Carabins: the bad luck of the second year?

Carabins: the bad luck of the second year?


In 2021, University of Montreal Carabins wide receiver Hassane Dosso came out of nowhere and dominated the Quebec circuit. At the dawn of his second season, can the Frenchman repeat his exploits? 

“I feel a little pressure. However, I tell myself that if I have already done it, I can do it again, ”said Dosso, after a training camp exercise for the Blues on Saturday.

The No. 81 caught 48 balls for 757 yards and four touchdowns in seven regular season games. He added 129 yards to his haul for the year in the two RSEQ playoff games he played.

Even if he feels ready “to do it again”, Dosso will however have to live with the fact that the other teams now know what to expect. His situation is reminiscent of that of a certain Régis Cibasu. In 2014, in his first campaign with the Carabins, the latter had been fantastic. The following year and for the rest of his college career, he was a target in his rivals' game plan and regularly had two roofers on his back.

Dosso doesn't seem to see that as a bad thing. eye.

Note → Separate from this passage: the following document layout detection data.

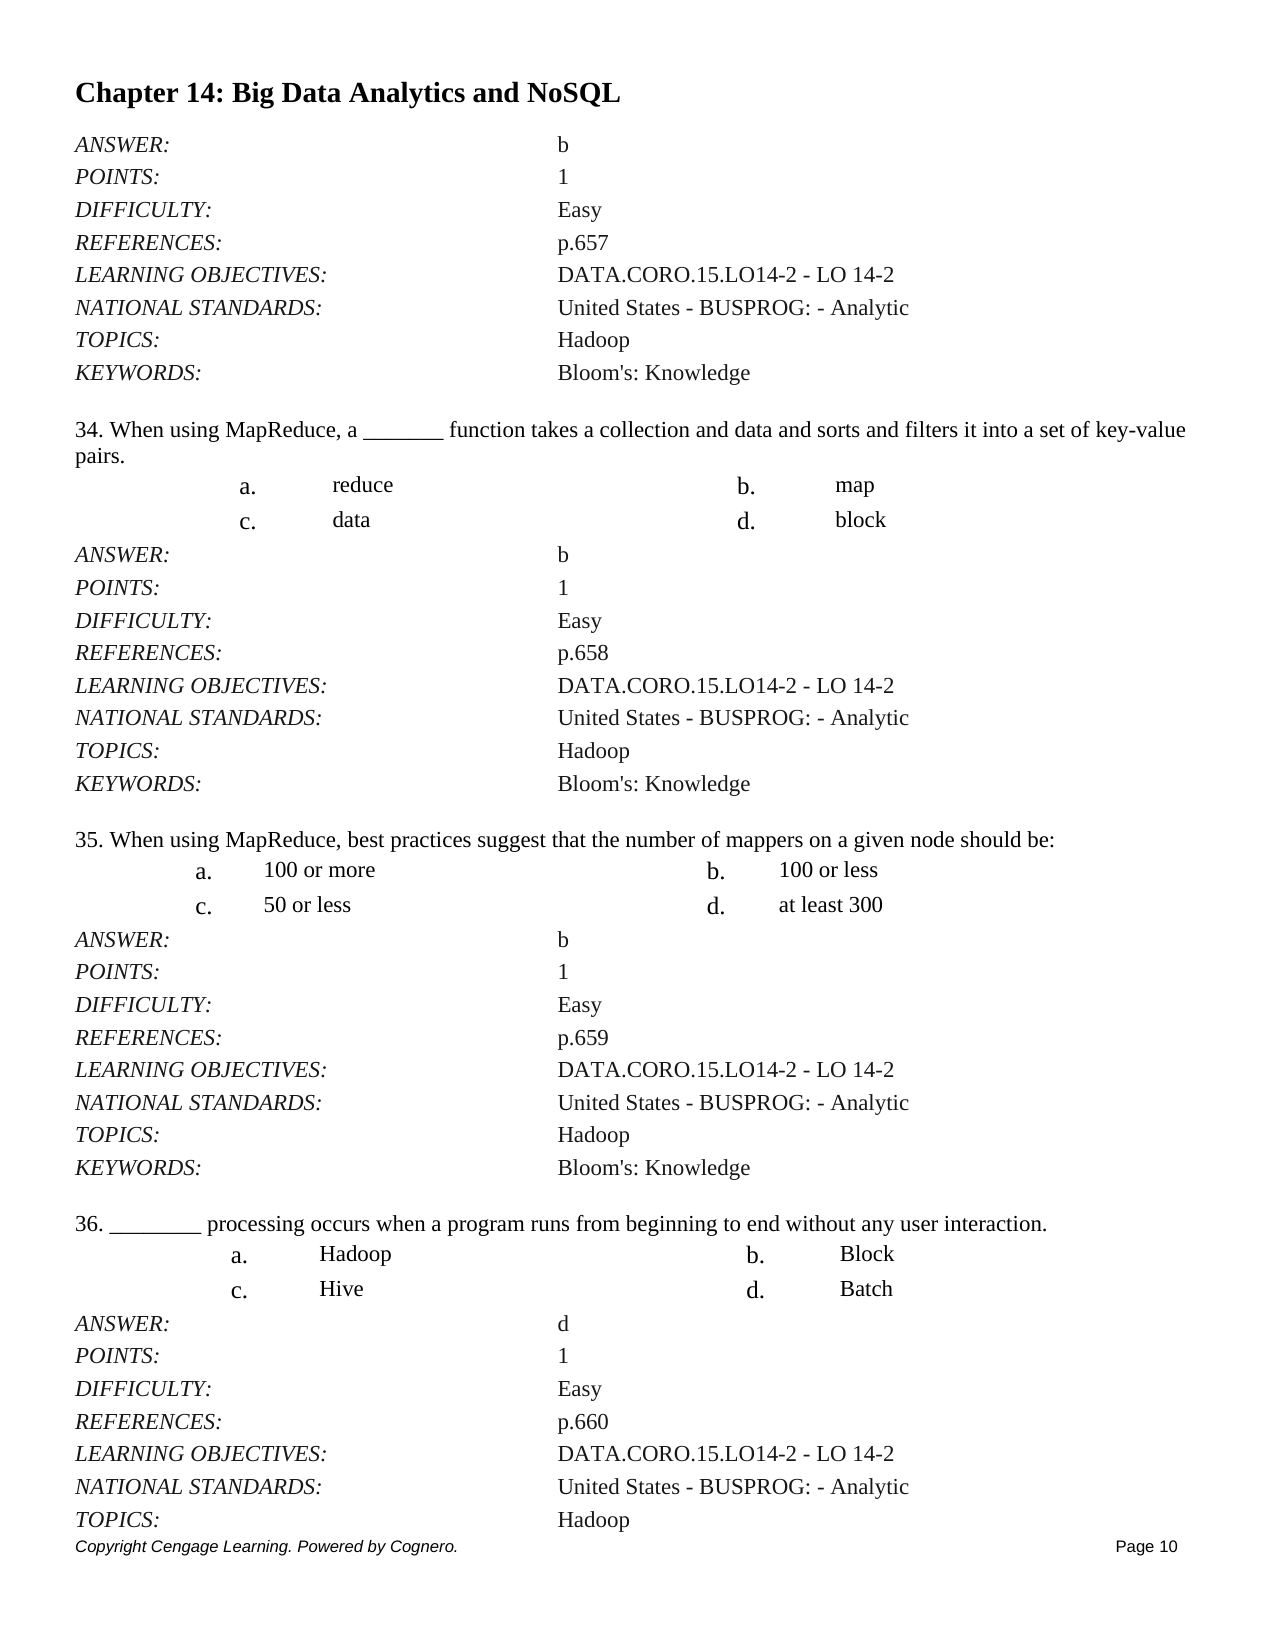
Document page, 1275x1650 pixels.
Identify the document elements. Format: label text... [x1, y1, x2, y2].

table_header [75, 1211, 1200, 1535]
table_header 35. ​When using MapReduce, best practices suggest that the number of mappers on a given node should be: [75, 826, 1200, 1183]
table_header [75, 128, 1200, 389]
table_header 34. ​When using MapReduce, a _______ function takes a collection and data and sorts and filters it into a set of key-value pairs. [75, 416, 1200, 799]
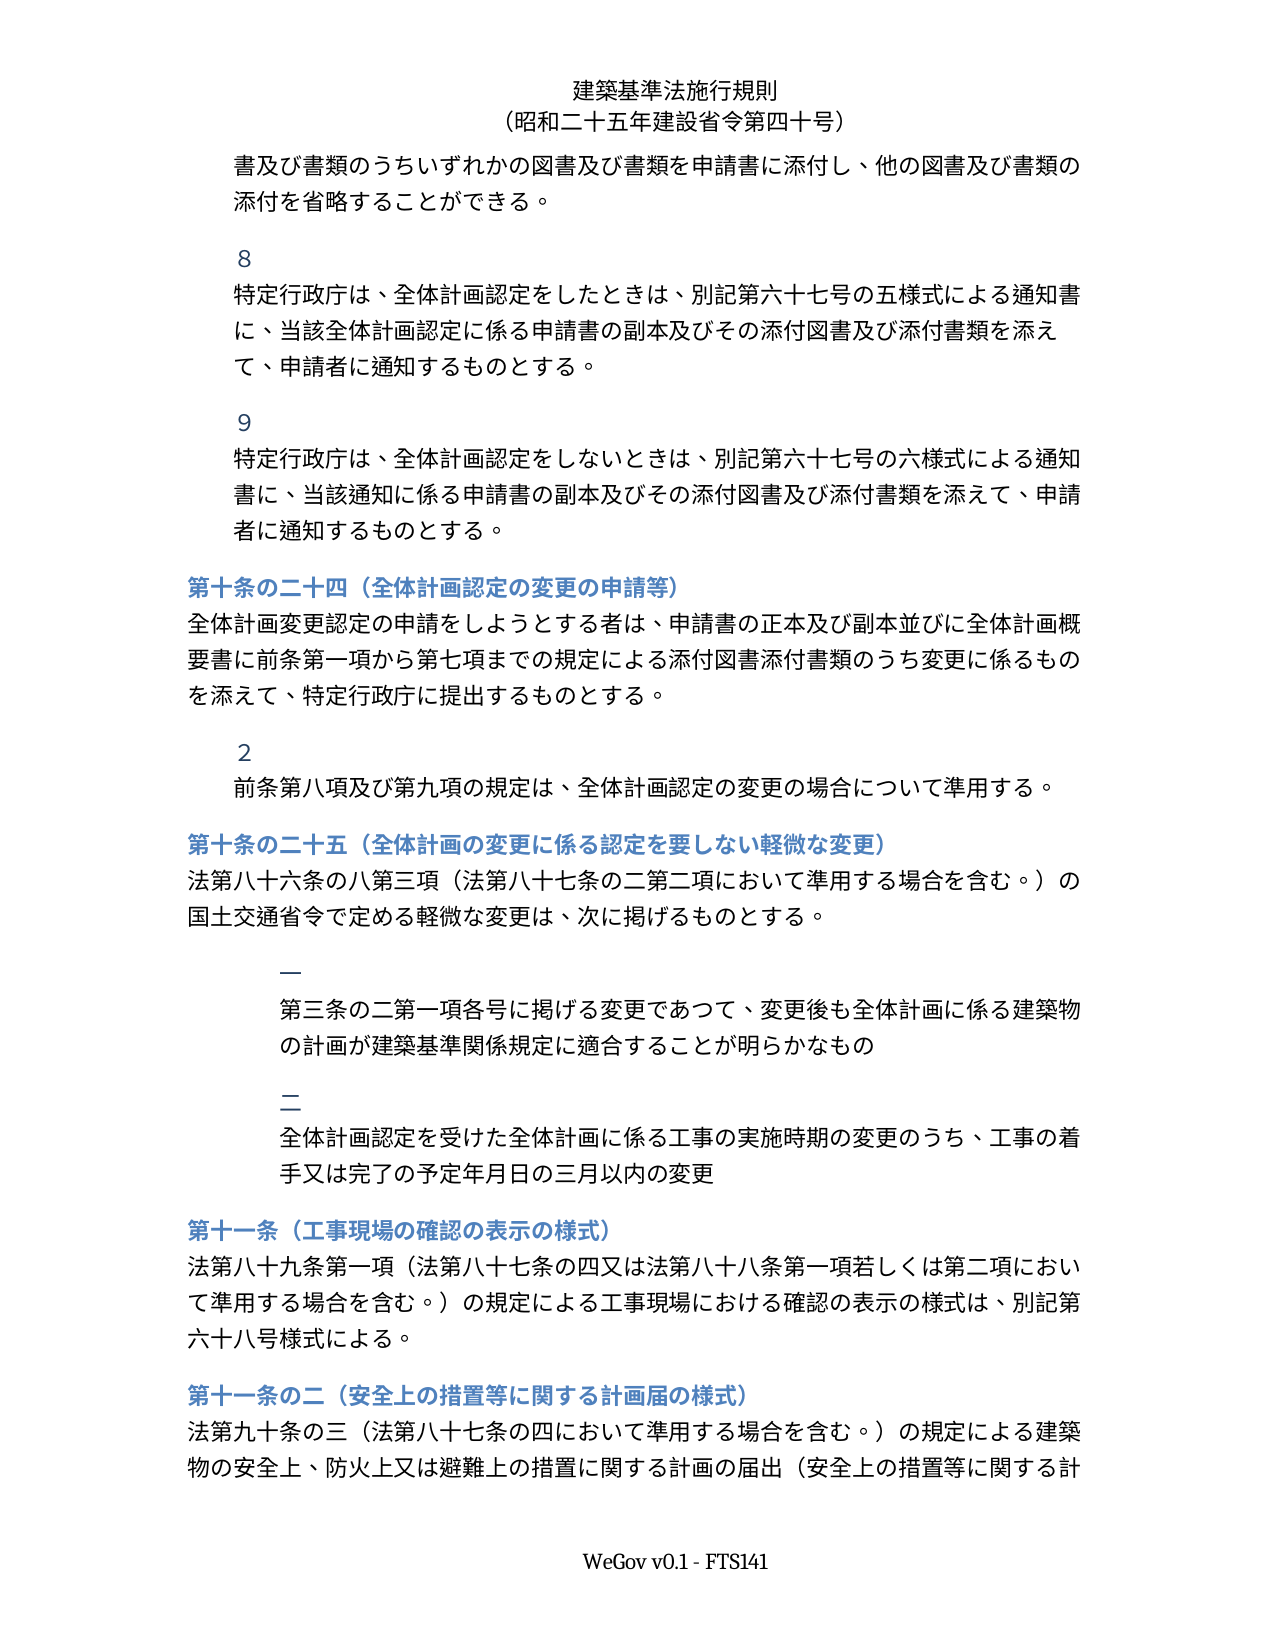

“I know what to expect and I am ready for this challenge. If they decide to defend too much against me, I have a teammate who will take advantage of it,” he said with a smile.

Beaulieu in the same boat< /p>

The native of Paris will not be the only member of the Carabins attack to experience this situation, since the ball carrier Bertrand Beaulieu will also no longer benefit from the surprise effect.

Last year , the giant format athlete took advantage of an injury to Ryth-Jean Giraud to make his mark in the backfield. No running back has amassed more yards (634) than him with his legs in Quebec in 2021.

“I'm really not stressed about it, because I feel even more comfortable than last year,” said Beaulieu. I'm sure there won't be a difference when it comes to my production.”

When asked about the possibility that some of his key players might be affected by the bad luck of the second year, the ' head coach Marco Iadeluca dismissed the hypothesis out of hand.

“In my career, I've never really seen an athlete regress to their second year. It's even quite the opposite, because guys often take a step. There is nothing new anymore and they have adapted to the league. It is often in the second year that we see the greatest progress.”